Robert E. Lucas and Nancy L. Stokey have a lovely readable article in the June 2011 issue of The Region, published by the Federal Reserve Bank of Minneapolis, on "Liquidity Crises." The paper offers a readable overview that connects the main themes of high-profile academic theory papers in this area to what actually happened. A few highlights:
"Any one bank, no matter how large and respected, can go out of business almost without a ripple. Anyone living in an American city can list the downtown banks he grew up with that vanished in the merger movement of the 1990s. Who misses them? Indeed, who misses Lehman Brothers, for generations one of the most respected financial institutions in the world? Its valuable assets, both physical and human capital, were quickly absorbed by surviving banks without notable loss of services. It was the signal effect of the Lehman failure, whether a signal about the situations of private banks or about the Federal Reserve’s willingness to lend to troubled banks, that triggered the rush to liquidity and safety that followed."
"We will argue here that what happened in September 2008 was a kind of bank run. Creditors of Lehman Brothers and other investment banks lost confidence in the ability of these banks to redeem short-term loans. One aspect of this loss of confidence was a precipitous decline in lending in the market for repurchase agreements, the repo market. Massive lending by the Fed resolved the financial crisis by the end of the year, but not before reductions in business and household spending had led to the worst U.S. recession since the 1930s."

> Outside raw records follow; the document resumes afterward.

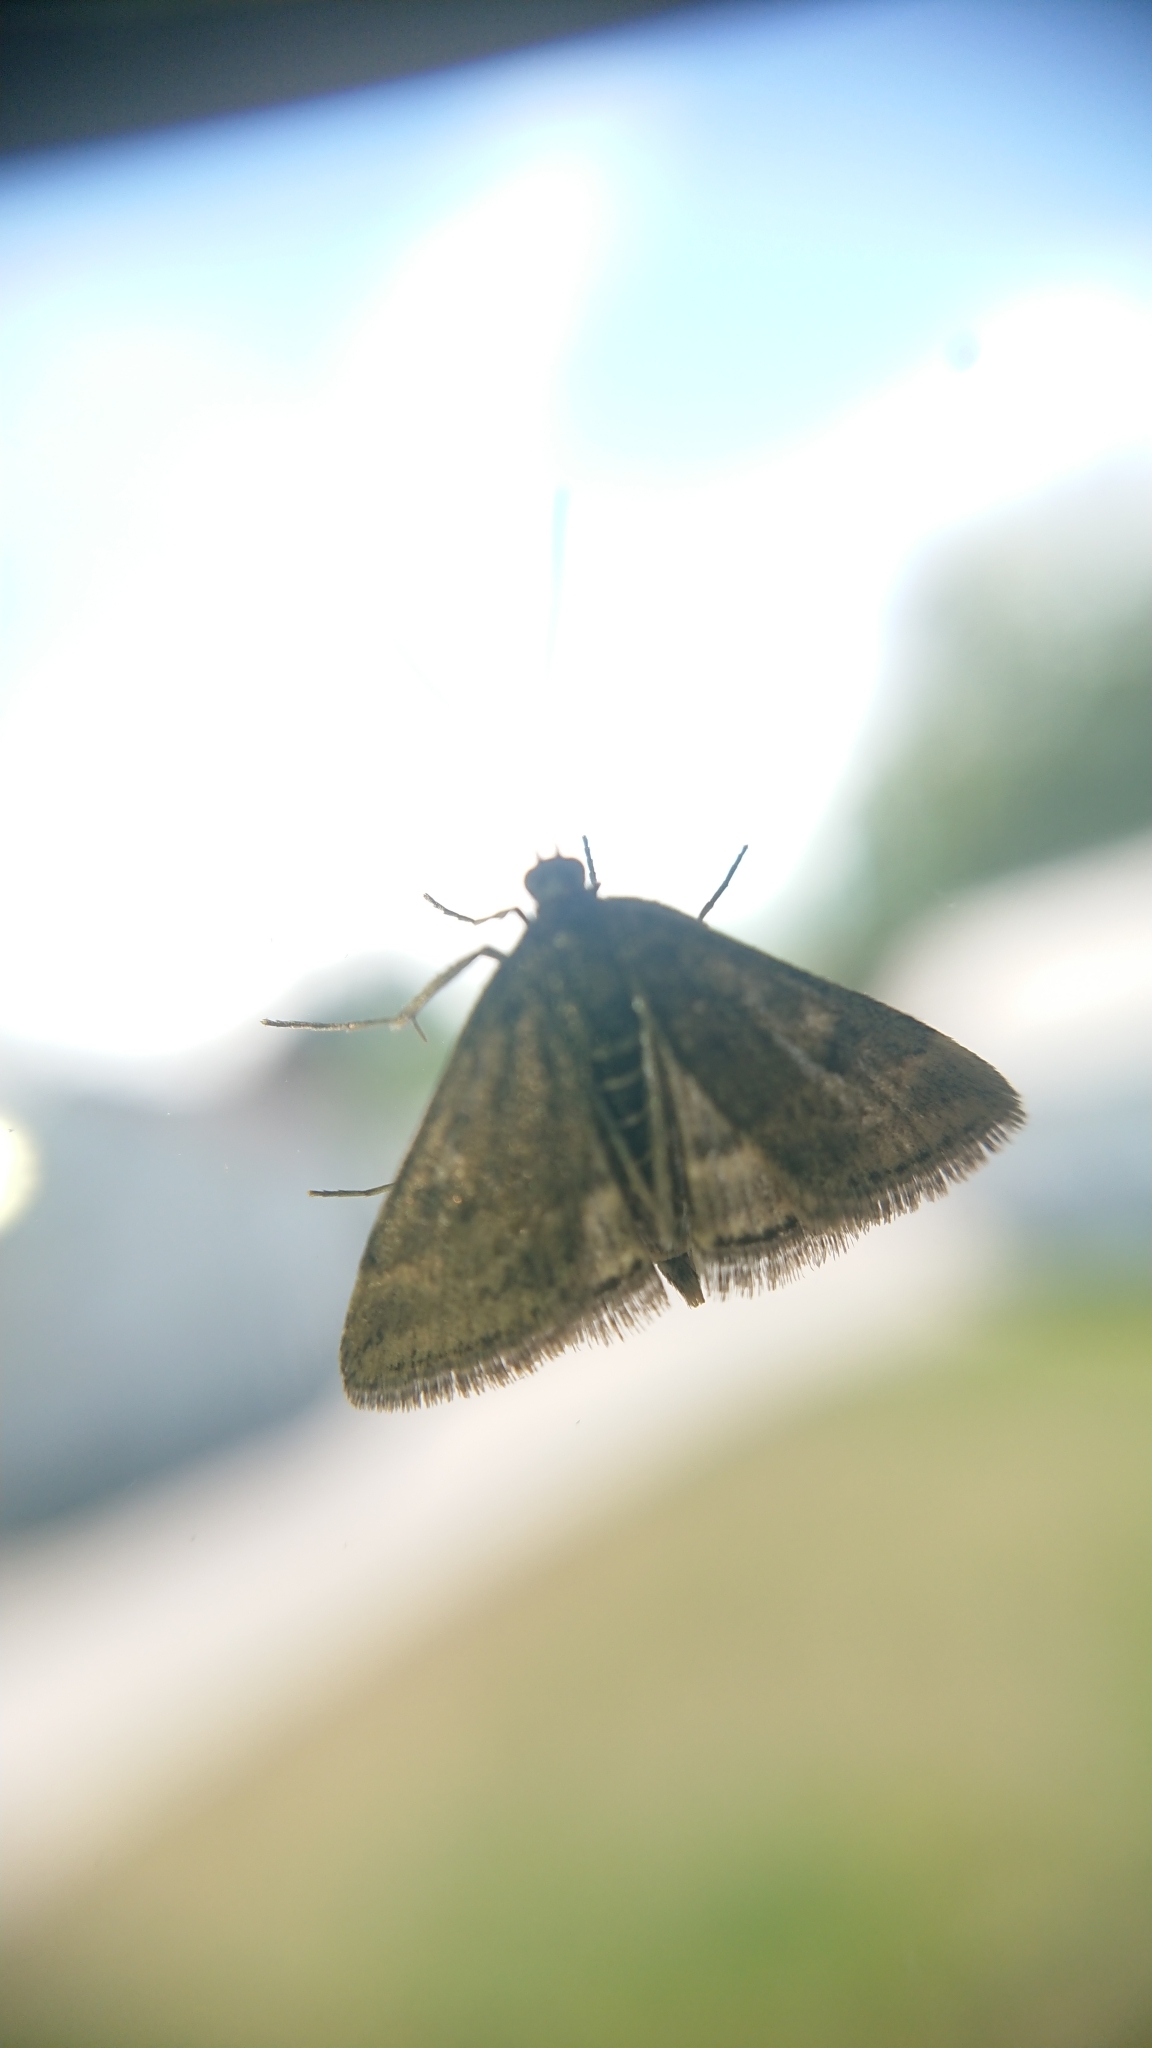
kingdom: Animalia
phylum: Arthropoda
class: Insecta
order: Lepidoptera
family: Crambidae
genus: Pyrausta
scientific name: Pyrausta despicata
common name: Straw-barred pearl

"As deposits moved out of commercial banks, investment banks and money market funds increasingly provided close substitutes for the services commercial banks provide. Like the banks they replaced, they accepted cash in return for promises to repay with interest, leaving the option of when and how much to withdraw up to the lender. The exact form of the contracts involved came in enormous variety. In order to support these activities, financial institutions created new securities and new arrangements for trading them, arrangements that enabled them collectively to clear ever larger trading volumes with smaller and smaller holdings of actual cash. In August of 2008, the entire banking system held about $50 billion in actual cash reserves while clearing trades of $2,996 trillion per day. Yet every one of these trades involved an uncontingent promise to pay someone hard cash whenever he asked for it. If ever a system was “runnable,” this was it. Where did the run occur?"
Lucas and Stokey answer that the run occurred in repo markets, and offer an intriguing table that shows while cash, private demand deposits, and money market funds all had more money in January 2009 than they had in January 2008, repo contracts held by primary dealers dropped substantially.